→ **Task goal**: Below are entries to be transcribed exactly; exclude the pictures from the copy.

<<<<

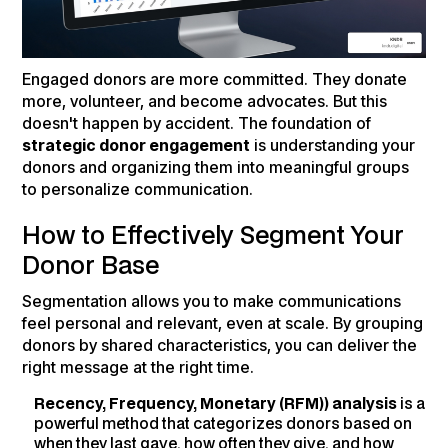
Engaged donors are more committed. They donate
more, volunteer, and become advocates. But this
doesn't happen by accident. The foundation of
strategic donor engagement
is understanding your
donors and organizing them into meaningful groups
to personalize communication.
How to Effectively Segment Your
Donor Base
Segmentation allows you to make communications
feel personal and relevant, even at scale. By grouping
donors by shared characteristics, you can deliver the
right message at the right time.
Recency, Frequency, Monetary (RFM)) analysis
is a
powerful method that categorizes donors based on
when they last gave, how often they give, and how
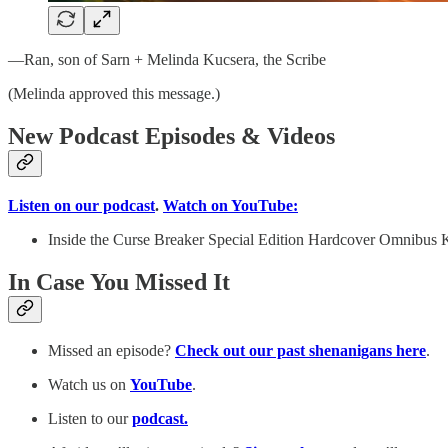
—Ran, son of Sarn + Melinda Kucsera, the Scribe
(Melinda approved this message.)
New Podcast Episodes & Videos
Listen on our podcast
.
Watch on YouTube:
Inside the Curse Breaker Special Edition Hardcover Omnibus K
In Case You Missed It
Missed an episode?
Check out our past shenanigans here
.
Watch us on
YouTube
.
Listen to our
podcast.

>>>>

→ **Completed exercise**:
Engaged donors are more committed. They donate
more, volunteer, and become advocates. But this
doesn't happen by accident. The foundation of
strategic donor engagement
is understanding your
donors and organizing them into meaningful groups
to personalize communication.
How to Effectively Segment Your
Donor Base
Segmentation allows you to make communications
feel personal and relevant, even at scale. By grouping
donors by shared characteristics, you can deliver the
right message at the right time.
Recency, Frequency, Monetary (RFM)) analysis
is a
powerful method that categorizes donors based on
when they last gave, how often they give, and how
—Ran, son of Sarn + Melinda Kucsera, the Scribe
(Melinda approved this message.)
New Podcast Episodes & Videos
Listen on our podcast
.
Watch on YouTube:
Inside the Curse Breaker Special Edition Hardcover Omnibus K
In Case You Missed It
Missed an episode?
Check out our past shenanigans here
.
Watch us on
YouTube
.
Listen to our
podcast.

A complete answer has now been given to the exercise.